A primeira vez que escutei a expressão "Hay gobierno? Soy contra!", não aquilatei muito bem o seu alcance. Mas depois fui para a UFPA e aí, digamos, as minhas percepções foram desanuviadas. Afinal, ali o que mais tem é gente contrária a... a... a o que mesmo?
Mais uma vez foi realizada a prova do Exame Nacional de Desempenho dos Estudantes — ENADE e, mais uma vez, houve protestos, confusão e recomendação de boicote. Em Belém, para variar, até desforço físico. E tudo isso para quê? Por que o ENADE não avalia! Todavia, é o caso de perguntar, se não avalia, o que poderia ser usado como instrumento de avaliação? Penso que seria minimamente sensato, da parte dos opositores, oferecer uma proposta que pudesse ser apreciada. Mas se as coisas não mudaram na política estudantil nos últimos quinze anos, aposto que os queixosos são contra e nada têm a oferecer. Querem apenas acabar com a medida, já que é do governo.
Há muitos senões a se levantar quanto ao Sistema Nacional de Avaliação da Educação Superior — SINAES, mas considero um avanço haver uma política oficial com essa finalidade. E como toda avaliação, ela nunca é plena e definitiva, mas deve ser discutida durante o processo. Essa é a única forma de a medida ter uma chance de ser bem sucedida. Mas não para os revolucionários, claro.
Considero justa, entretanto, a reclamação contra o impedimento imposto ao aluno faltoso, no que tange ao recebimento de sua documentação acadêmica. Primeiro porque cria distinção entre as pessoas, eis que não se trata de obrigação a todos imposta. Se sou selecionado, ganho o ônus de ter que realizar mais atos para concluir meu curso validamente do que os demais colegas. O maior argumento, contudo, diz respeito a possível ilegalidade. Afinal, ninguém é obrigado a submeter-se a imposições que não tenham como suporte a lei.
Em página específica na internet, o Instituto Nacional de Estudos e Pesquisas Educacionais Anísio Teixeira — INEP, vinculado ao Ministério da Educação e responsável pelo SINAES, informa que o ENADE "é componente curricular obrigatório dos cursos de graduação, sendo o registro de participação condição indispensável para a emissão do histórico escolar" e que "a participação do estudante selecionado no Enade é condição indispensável para a emissão do histórico escolar". Aduz que "o estudante selecionado que não realizou a prova não poderá receber o seu diploma enquanto não regularizar a sua situação junto ao Enade."

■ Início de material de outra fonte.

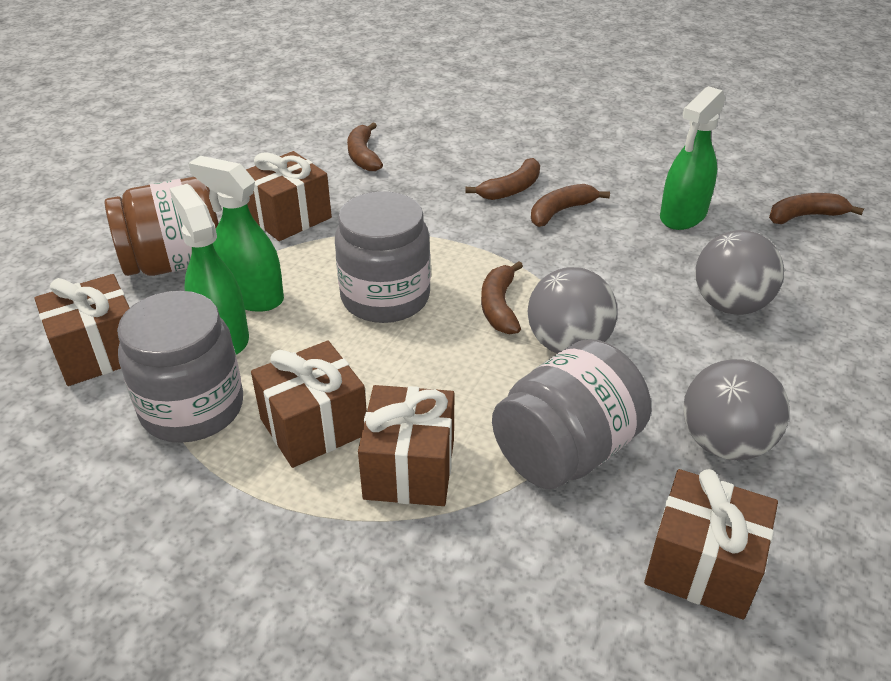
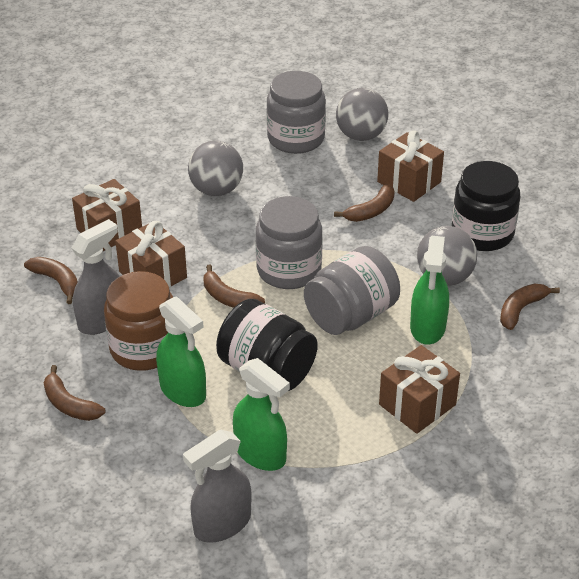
black jar: 0 -> 2
brown gift: 5 -> 4
grey spray bottle: 0 -> 2

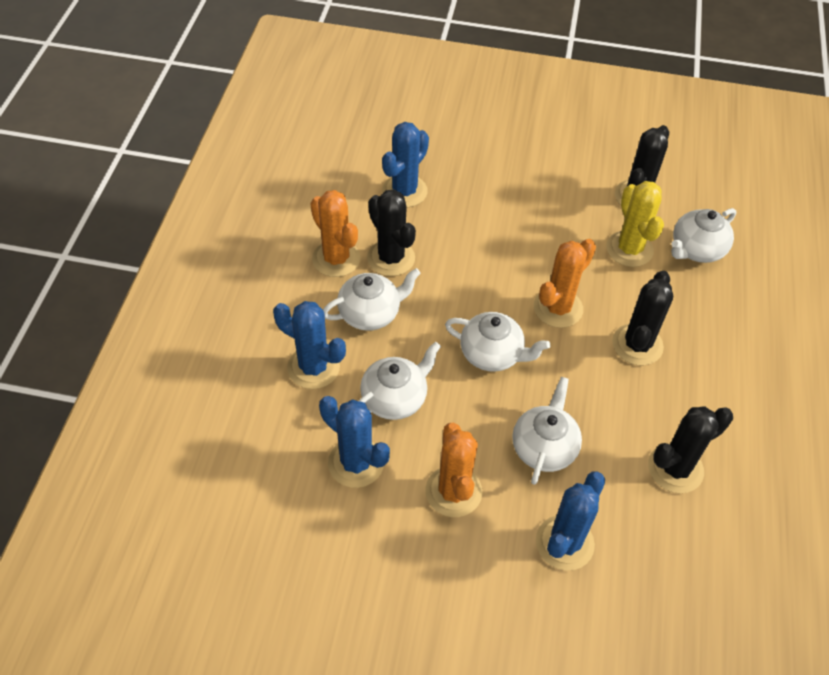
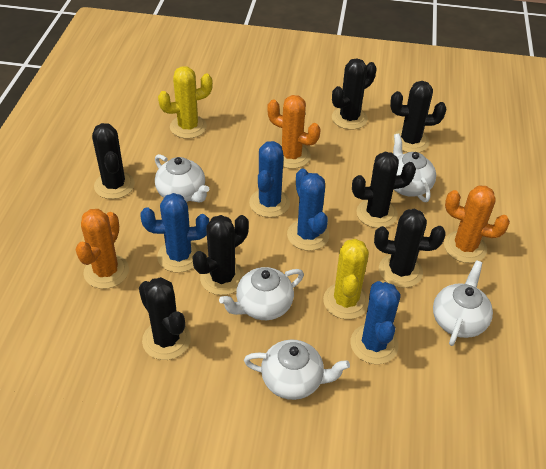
black cactus: 4 -> 7
yellow cactus: 1 -> 2

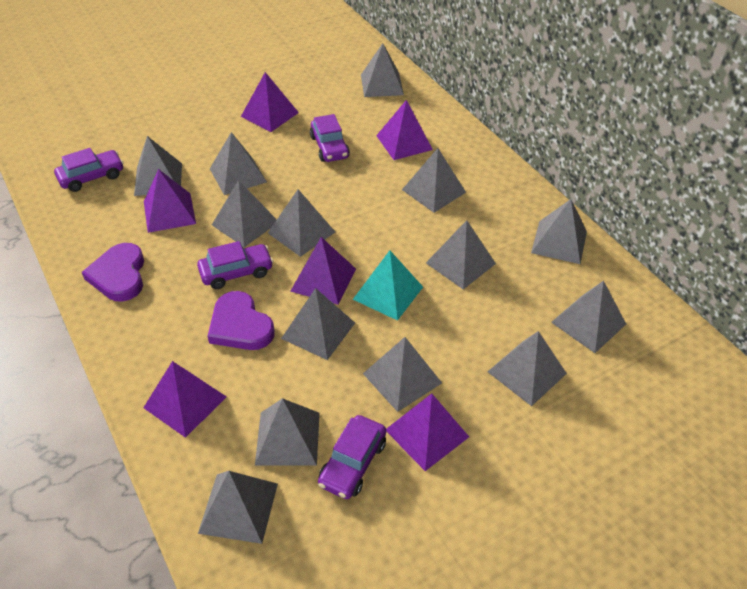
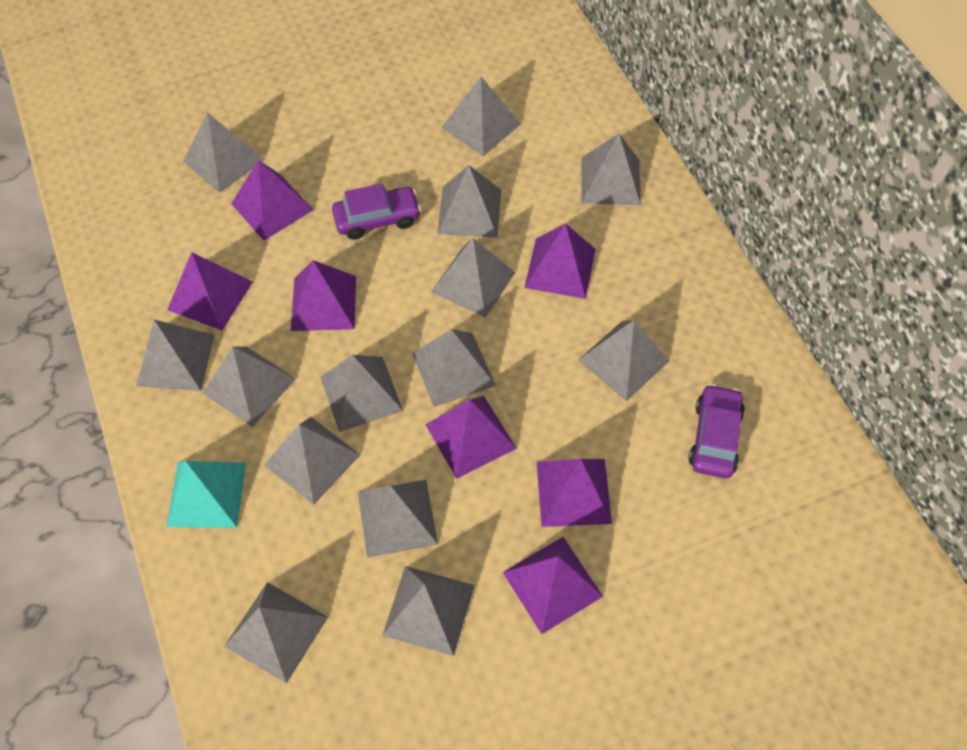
purple car: 4 -> 2
purple heart: 2 -> 0
purple pyramid: 6 -> 7

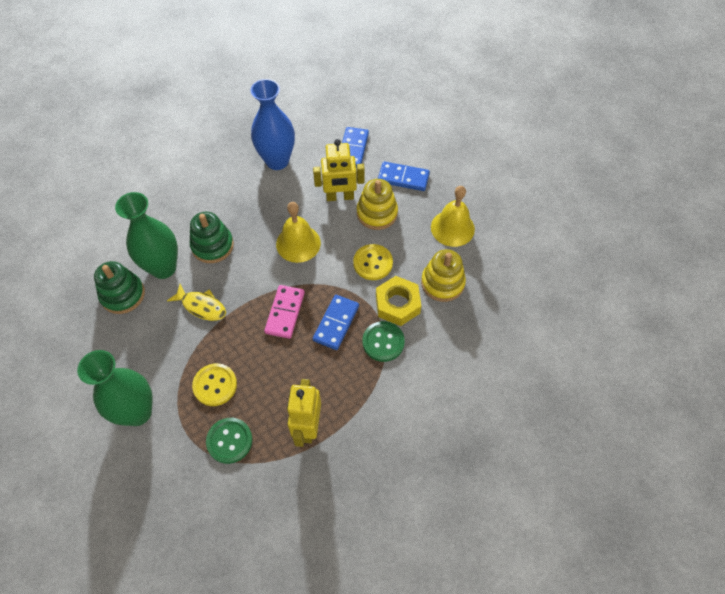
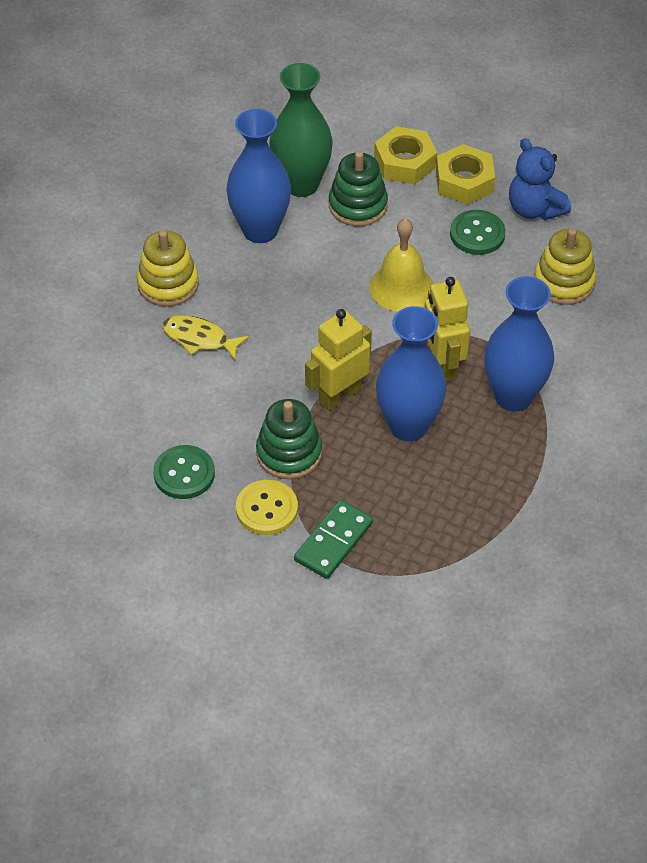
blue domino: 3 -> 0
blue teddy bear: 0 -> 1
blue vase: 1 -> 3
green domino: 0 -> 1
green vase: 2 -> 1
pink domino: 1 -> 0
yellow bell: 2 -> 1
yellow button: 2 -> 1
yellow nut: 1 -> 2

O exame é regulamentado pela Portaria n. 107, de 2004, cujo art. 6º determina que "Os estudantes selecionados pelo INEP para participarem do ENADE deverão comparecer e realizar, obrigatoriamente, o Exame, no dia e hora definidos em calendário, para terem o registro no seu histórico escolar sobre sua situação no ENADE, de acordo com o artigo 28 da Portaria Nº 2.051, de 09 de julho de 2004, do Ministro do Estado da Educação".
Ocorre que uma portaria não supre a exigência de lei, em sentido estrito, a menos que uma lei em sentido estrito autorize expressamente a emissão da tal portaria. E quando examinamos a Lei n. 10.861, de 2004, o que encontramos em seu art. 5º, § 5º, é o seguinte: "O ENADE é componente curricular obrigatório dos cursos de graduação, sendo inscrita no histórico escolar do estudante somente a sua situação regular com relação a essa obrigação, atestada pela sua efetiva participação ou, quando for o caso, dispensa oficial pelo Ministério da Educação, na forma estabelecida em regulamento."
Em suma, realmente fiquei com sérias dúvidas quanto à legalidade dessa obrigação.
2 comentários:
Seu argumento em relação à avaliação - melhor tê-la que não tê-la e, se é ruim, como poderia ser melhor? - me parece irretocável e sua crítica à posição "não, porque não" da militância estudantil é justa e precisa. Precisamos repetir essa crítica em todos os ambientes acadêmicos e em alto e bom som para que o maior número possível de alunos perceba o problema.
Sobre a questão da legalidade, os dispositivos que você listou parecem indicar que a medida da Portaria 107 é mesmo ilegal. Aliás, na medida em que viola a exigência de isonomia entre estudantes selecionados e não selecionados, fico em dúvida se até mesmo a Lei n. 10.861 poderia fixar essa obrigação. Seria constitucional?
Não sei, André, se o problema seria de constitucionalidade. Não me debrucei sobre essa questão. Mas quanto à legalidade sou tendente a fazer um juízo negativo. Não pelo fato em si, por enquanto, mas pelo menos devido ao instrumento normativo que previu a obrigação não ser o adequado. Até segunda ordem, uma ilegalidade sanável.